Both systems are using Mass storage controller: Silicon Image, Inc. SiI 3114 [SATALink/SATARaid] Serial ATA Controller (rev 02) controllers which are pretty cheap...

With that said I guarantee that your SCSI drive outperforms my sata disks in everyday use as the SCSI drive has a much better seek time (less than 1/2 of the seek time for sata) and is much better at random reads.

----------

## Suicidal

 *neysx wrote:*   

> There is no such thing as cheap hardware raid.
> 
> Yes, hardware raid cards need kernel drivers, just like any ide/sata/scsi interface. The raided disks are seen as a normal scsi disk by the system.
> 
> 3ware raid cards are good and supported, the monitoring software is even in Portage.
> ...

 

I have to agree there Linux SW RAID is pretty sweet; I had about 13 PE 800's that only had 2 SCSI drives and no RAID card. I mirrored /boot and striped swap and / and it drastically outperformed Windows with ISA.

----------

## Cyker

Agreed. The main issues with Software RAID were the interface (Needed a crap-ton of IRQs, or double up 2 IDE drives per channel, which is slow and causes massive IOwait time) and processor usage.

These bottlenecks no longer exist - Modern CPUs have long been able to handle RAID parity calculations and on dual-core or better systems you won't even notice a performance drop vs. Hardware RAID.

The biggest bottleneck - The interface is also gone now what we have SATA - SATA is point-to-point so no more of that sillyness with Masters/Slaves blocking each others IO,

and new APICs allow lots of IRQs and thus lots of channels!  :Very Happy: 

SATA also supports multi-level IRQs even on non-APIC hardware, not to mention SATA2 port multiplexing switchs, so you can hook in almost as many drives as you want like SCSI.
# # # #
* _WHAT YOU NEED TO DO_: Rewrite the passage of the RAID discussion starting at "With that said" and ending at "by the system.", putting "access time" wherever "seek time" appears.

Stored data entries:
# # # #
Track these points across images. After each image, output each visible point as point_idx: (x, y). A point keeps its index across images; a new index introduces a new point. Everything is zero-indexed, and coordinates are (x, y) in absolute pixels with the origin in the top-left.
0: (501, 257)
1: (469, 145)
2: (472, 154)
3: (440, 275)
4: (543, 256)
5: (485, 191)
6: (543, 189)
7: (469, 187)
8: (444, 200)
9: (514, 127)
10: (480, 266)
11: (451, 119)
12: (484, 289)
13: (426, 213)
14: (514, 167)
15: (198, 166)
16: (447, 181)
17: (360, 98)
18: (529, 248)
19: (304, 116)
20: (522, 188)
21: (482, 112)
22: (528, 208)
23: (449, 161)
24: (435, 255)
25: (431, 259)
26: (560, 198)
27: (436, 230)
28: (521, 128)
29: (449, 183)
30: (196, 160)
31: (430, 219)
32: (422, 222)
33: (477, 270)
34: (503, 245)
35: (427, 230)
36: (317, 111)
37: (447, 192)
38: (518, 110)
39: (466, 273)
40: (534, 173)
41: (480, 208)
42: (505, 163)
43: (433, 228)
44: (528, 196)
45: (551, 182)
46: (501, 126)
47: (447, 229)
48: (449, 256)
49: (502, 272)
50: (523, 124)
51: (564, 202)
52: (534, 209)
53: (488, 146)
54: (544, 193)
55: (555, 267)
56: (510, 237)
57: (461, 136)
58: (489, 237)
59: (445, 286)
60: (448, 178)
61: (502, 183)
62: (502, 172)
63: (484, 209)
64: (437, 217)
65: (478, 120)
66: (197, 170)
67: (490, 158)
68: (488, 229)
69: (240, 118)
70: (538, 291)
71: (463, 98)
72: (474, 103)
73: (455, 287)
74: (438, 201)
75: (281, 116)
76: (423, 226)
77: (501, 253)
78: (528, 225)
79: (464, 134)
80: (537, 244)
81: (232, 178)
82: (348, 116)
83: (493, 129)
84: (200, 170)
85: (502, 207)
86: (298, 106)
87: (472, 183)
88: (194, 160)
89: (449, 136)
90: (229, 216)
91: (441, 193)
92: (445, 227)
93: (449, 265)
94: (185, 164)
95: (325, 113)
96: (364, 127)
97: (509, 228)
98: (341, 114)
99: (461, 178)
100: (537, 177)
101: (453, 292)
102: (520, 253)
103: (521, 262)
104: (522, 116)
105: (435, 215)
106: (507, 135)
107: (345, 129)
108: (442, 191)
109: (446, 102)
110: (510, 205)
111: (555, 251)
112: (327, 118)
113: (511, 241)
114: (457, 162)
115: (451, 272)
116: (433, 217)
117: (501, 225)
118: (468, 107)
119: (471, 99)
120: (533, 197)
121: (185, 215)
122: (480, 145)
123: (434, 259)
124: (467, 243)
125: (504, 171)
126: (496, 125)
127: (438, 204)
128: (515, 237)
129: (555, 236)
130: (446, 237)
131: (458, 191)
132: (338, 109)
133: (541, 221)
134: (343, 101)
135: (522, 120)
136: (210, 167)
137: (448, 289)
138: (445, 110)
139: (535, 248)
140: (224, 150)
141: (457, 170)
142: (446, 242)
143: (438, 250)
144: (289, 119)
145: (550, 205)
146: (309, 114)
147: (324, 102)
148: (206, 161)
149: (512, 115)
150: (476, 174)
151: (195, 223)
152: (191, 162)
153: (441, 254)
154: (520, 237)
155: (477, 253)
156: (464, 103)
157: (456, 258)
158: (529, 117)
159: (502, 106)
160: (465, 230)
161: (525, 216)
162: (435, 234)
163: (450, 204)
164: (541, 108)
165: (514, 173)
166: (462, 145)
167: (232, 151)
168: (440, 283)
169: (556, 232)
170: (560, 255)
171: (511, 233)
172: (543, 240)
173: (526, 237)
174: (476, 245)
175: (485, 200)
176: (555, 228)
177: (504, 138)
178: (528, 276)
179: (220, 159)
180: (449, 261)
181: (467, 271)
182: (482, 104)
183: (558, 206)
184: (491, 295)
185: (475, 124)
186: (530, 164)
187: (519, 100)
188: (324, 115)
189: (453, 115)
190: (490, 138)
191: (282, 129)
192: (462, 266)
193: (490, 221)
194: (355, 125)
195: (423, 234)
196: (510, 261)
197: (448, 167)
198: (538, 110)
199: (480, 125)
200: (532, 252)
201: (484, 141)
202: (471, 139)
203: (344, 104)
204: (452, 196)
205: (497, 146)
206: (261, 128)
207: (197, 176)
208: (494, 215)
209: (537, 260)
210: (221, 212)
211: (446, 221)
# # # #
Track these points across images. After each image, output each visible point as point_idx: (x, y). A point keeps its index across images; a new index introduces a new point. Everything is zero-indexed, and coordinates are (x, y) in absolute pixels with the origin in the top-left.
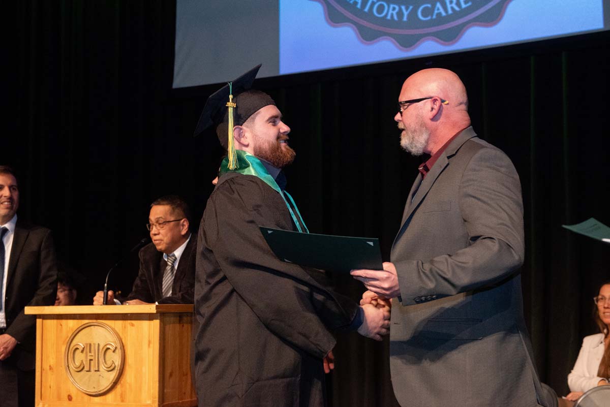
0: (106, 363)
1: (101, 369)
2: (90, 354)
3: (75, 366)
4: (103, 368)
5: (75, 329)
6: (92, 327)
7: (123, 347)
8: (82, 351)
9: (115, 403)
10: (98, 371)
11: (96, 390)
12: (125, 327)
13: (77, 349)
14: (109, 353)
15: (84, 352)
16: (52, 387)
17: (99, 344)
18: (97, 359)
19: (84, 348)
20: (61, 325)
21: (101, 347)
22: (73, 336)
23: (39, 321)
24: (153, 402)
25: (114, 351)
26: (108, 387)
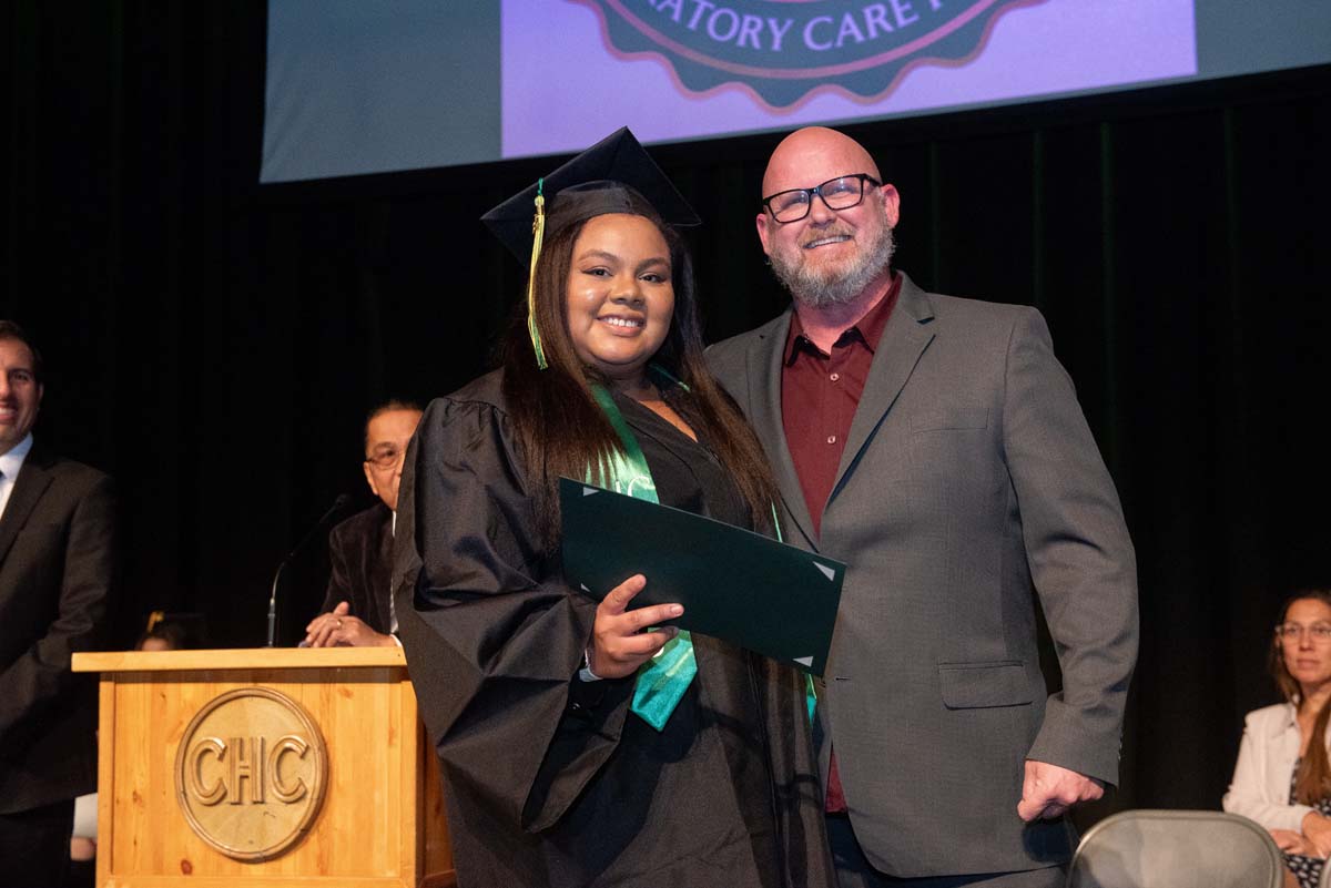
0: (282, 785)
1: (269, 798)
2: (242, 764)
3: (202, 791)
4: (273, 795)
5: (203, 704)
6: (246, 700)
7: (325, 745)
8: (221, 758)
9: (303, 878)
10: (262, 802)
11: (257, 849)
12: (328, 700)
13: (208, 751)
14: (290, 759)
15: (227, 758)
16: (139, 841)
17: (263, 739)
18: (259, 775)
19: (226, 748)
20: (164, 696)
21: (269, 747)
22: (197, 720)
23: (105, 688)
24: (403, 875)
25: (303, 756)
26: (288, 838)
# # # #
* _PROBLEM SOLUTION_:
With that said I guarantee that your SCSI drive outperforms my sata disks in everyday use as the SCSI drive has a much better access time (less than 1/2 of the access time for sata) and is much better at random reads.

----------

## Suicidal

 *neysx wrote:*   

> There is no such thing as cheap hardware raid.
> 
> Yes, hardware raid cards need kernel drivers, just like any ide/sata/scsi interface. The raided disks are seen as a normal scsi disk by the system.